Marcellus Shale Coalition Dissolved Methane Method Study

Oral Presentation

Prepared by R. Vitale1, D. Yost2, J. Smelko3, L. Anderson4, D. Gratson1, S. Brower1, L. Work1
1 - Environmental Standards, Inc., 1140 Valley Forge Road, PO Box 810, Valley Forge, PA, 19482, United States
2 - Chesapeake Energy Corporation, PO Box 18496, Oklahoma City, OK, 73154, United States
3 - Cabot Oil & Gas Corporation, Five Penn Center West, Suite 401, Pittsburgh, PA, 15276, United States
4 - Marcellus Shale Coalition, 24 Summit Park Drive, 2nd Fl., Pittsburgh, PA, 15275, United States

Contact Information: [email protected]; 610-935-5577


The practice of unconventional hydraulic fracturing for natural gas in the Appalachian Marcellus Shale formation has received intense media, political, and regulatory agency attention. The quality and defensibility of domestic groundwater well data is critical for the protection of human health and the environment and in determining the regulatory compliance as it relates to oil and gas exploration and production activities.

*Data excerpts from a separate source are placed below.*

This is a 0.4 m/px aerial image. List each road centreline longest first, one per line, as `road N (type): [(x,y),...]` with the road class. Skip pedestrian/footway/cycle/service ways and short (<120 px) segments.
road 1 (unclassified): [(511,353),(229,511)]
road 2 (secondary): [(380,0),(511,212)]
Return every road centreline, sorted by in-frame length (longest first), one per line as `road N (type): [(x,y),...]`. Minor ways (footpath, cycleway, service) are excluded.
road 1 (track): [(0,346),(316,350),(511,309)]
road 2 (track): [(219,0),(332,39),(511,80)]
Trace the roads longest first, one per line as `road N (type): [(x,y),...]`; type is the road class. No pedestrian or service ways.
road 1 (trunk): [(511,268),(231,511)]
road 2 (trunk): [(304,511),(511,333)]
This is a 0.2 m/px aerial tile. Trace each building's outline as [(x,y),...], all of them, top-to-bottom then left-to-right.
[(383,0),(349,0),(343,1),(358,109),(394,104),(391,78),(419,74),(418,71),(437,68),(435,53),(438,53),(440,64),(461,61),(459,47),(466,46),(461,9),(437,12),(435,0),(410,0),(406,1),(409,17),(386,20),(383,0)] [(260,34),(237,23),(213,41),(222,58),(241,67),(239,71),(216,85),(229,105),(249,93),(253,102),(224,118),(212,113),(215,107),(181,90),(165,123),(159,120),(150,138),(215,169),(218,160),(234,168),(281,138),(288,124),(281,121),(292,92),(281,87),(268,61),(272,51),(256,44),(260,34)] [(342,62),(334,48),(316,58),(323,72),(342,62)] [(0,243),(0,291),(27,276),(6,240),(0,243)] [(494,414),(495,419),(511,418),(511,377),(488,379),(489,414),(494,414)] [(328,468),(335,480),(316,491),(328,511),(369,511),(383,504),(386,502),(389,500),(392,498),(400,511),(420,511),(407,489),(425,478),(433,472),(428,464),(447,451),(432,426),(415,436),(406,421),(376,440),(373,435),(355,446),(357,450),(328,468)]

In reviewing years of dissolved methane concentrations generated by accredited laboratories, member companies of the Marcellus Shale Coalition (MSC) have been concerned with the disparity reported between laboratories during split sampling events. Because of this concern, the MSC commissioned a study to better understand the source(s) of the disparate dissolved methane concentrations. Environmental Standards, Inc., a quality oversight consulting company, was selected to conduct a round robin laboratory study. In November 2014, samples were collected from two domestic water wells and were submitted to 15 laboratories for the analysis of dissolved methane.

There are several published analytical procedures for the analysis of dissolved light gases in the aqueous medium, but there is not a published method at the federal level. Accordingly, any laboratory performing dissolved light gas analysis must develop their own analytical procedures resulting in potentially significant variation among laboratories. The study included collection of detailed information from each participating laboratory regarding their procedures for sample storage and handling, sample preparation, analysis, and calculation of concentration, thereby potentially identifying critical laboratory variables that influence the quantitation of dissolved methane in groundwater.

Disparate dissolved methane results were reported, validating the MSC’s observations and concerns. An overview of the study design and the findings, including recommendations, will be presented.